# [DOCUMENT EXCERPT]
Start of Block

July 3rd, 2007

iPhone Reality Check

by Scott Karp

I took a lot of flack for suggesting that iPhone buyers were blind to the significant impact the poor AT&T network would have on their experience and that, despite this (or rather because of it), iPhone would be so successful it would give Apple the leverage to fundamentally change the wireless industry.

So here’s a quick reality check. From iPhone user Staci Kramer at mocoNews:

– maps and directions that disappear from view when I lose a good signal.

– no step down (at least none that I’ve seen go into action) to formatted-for-mobile pages when the speed isn’t good enough. Several times, I’ve been able to load a perfectly usable page through the AT&T Edge network on my usual device while the iPhone is stuck in a loading loop.

– YouTube can be a lot of fun but it also can disappear, like the maps. I was in the middle of a demo over the weekend when the OK Go video refused to go. Then again, Go To My PC wouldn’t go either, surprising my mom, who assumed I’d be able to log right in and fix something with my trusty iPhone.

A next generation web browser and UI really DOES need a next generation network to deliver the next generation mobile web.

End of Block

# [EXERCISE SET]
[1] For each statement about the iPhone Reality Check post, answer yes or no and quote the words from the post that decide it: (a) Staci Kramer writes at mocoNews. (b) The YouTube video played without trouble during Kramer's weekend demo. (c) The post is dated July 3rd, 2007.
[2] Answer these questions from the iPhone Reality Check post:
(a) Who wrote the post?
(b) Through which network did Kramer load a usable page on her usual device?
(c) Who was surprised when Go To My PC would not work?
[3] Quote the iPhone Reality Check post from "by Scott Karp" to "the wireless industry.".

# [GIVEN INFORMATION]

Start of Block

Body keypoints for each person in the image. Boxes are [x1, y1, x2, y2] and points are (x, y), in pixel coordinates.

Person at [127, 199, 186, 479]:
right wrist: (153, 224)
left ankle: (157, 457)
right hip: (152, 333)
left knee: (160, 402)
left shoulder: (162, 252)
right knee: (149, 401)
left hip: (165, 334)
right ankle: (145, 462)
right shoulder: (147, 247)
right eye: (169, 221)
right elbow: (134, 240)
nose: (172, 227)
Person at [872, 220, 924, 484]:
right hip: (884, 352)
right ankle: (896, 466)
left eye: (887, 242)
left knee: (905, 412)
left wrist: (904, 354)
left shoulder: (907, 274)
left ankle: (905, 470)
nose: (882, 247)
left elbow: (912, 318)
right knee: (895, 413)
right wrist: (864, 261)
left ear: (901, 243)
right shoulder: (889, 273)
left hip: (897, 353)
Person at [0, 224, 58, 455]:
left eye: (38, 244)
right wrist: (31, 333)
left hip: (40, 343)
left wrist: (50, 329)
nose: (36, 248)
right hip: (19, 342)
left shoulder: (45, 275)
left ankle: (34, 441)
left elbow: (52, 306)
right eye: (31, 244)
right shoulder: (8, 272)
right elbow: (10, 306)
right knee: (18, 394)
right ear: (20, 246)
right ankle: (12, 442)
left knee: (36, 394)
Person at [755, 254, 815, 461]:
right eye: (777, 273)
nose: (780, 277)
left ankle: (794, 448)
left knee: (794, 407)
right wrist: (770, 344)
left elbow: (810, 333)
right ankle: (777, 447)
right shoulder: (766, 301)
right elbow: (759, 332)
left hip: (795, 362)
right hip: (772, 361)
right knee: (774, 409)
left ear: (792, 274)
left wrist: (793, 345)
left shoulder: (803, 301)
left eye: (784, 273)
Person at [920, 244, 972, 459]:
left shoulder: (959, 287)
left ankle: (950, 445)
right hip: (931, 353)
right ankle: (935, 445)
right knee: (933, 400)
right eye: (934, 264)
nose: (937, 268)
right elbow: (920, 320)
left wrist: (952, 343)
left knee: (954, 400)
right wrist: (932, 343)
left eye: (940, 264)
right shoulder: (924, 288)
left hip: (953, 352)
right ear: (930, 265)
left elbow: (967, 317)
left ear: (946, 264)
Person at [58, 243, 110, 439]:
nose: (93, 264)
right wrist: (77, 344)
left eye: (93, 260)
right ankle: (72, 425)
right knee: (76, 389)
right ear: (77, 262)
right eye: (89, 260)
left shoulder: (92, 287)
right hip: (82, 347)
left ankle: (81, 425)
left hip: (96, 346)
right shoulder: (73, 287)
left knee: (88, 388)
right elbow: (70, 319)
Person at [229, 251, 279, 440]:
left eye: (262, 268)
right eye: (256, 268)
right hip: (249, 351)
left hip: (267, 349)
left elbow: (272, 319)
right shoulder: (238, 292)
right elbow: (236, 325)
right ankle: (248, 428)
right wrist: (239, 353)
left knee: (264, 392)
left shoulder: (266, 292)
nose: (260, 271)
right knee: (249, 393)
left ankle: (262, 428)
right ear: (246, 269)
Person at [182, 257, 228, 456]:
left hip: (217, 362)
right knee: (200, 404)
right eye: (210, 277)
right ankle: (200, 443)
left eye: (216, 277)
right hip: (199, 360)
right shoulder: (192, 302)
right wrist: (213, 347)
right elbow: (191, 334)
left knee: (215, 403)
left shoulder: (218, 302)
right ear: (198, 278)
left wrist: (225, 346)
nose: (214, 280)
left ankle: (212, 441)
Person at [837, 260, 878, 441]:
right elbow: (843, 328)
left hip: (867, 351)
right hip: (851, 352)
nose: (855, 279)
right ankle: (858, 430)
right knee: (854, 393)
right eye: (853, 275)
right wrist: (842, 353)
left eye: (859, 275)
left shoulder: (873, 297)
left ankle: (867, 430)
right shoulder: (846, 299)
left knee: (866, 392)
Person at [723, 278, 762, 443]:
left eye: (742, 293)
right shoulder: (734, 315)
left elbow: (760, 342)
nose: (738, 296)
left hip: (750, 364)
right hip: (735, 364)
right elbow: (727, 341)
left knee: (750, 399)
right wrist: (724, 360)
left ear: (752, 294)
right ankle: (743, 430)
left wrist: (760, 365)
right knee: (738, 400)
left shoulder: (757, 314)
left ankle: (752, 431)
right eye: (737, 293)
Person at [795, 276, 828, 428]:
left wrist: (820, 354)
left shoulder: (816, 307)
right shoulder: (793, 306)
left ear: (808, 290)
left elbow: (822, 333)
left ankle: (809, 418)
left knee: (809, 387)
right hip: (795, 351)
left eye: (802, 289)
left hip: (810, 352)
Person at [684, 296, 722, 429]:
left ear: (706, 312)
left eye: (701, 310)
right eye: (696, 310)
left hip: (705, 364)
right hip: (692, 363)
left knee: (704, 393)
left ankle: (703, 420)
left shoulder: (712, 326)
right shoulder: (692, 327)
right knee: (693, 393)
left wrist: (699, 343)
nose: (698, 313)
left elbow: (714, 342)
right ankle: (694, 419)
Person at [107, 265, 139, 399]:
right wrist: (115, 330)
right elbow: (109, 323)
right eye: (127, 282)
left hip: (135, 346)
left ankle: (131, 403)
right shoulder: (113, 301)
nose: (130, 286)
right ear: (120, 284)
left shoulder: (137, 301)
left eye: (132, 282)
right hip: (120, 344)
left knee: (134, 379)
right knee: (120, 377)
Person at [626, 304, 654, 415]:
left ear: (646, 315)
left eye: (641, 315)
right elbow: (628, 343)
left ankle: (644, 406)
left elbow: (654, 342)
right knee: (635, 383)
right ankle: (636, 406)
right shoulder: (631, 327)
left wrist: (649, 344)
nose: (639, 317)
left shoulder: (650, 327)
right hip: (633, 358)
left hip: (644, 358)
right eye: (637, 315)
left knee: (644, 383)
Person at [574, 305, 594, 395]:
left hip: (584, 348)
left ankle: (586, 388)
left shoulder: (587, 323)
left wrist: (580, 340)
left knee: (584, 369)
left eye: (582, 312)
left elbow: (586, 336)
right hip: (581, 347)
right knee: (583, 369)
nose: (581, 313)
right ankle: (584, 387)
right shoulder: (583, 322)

End of Block

# [REPLIES]
[1]
(a) Yes: "From iPhone user Staci Kramer at mocoNews"
(b) No: "I was in the middle of a demo over the weekend when the OK Go video refused to go."
(c) Yes: "July 3rd, 2007"

[2]
(a) Scott Karp
(b) The AT&T Edge network
(c) Kramer's mom

[3]
by Scott Karp

I took a lot of flack for suggesting that iPhone buyers were blind to the significant impact the poor AT&T network would have on their experience and that, despite this (or rather because of it), iPhone would be so successful it would give Apple the leverage to fundamentally change the wireless industry.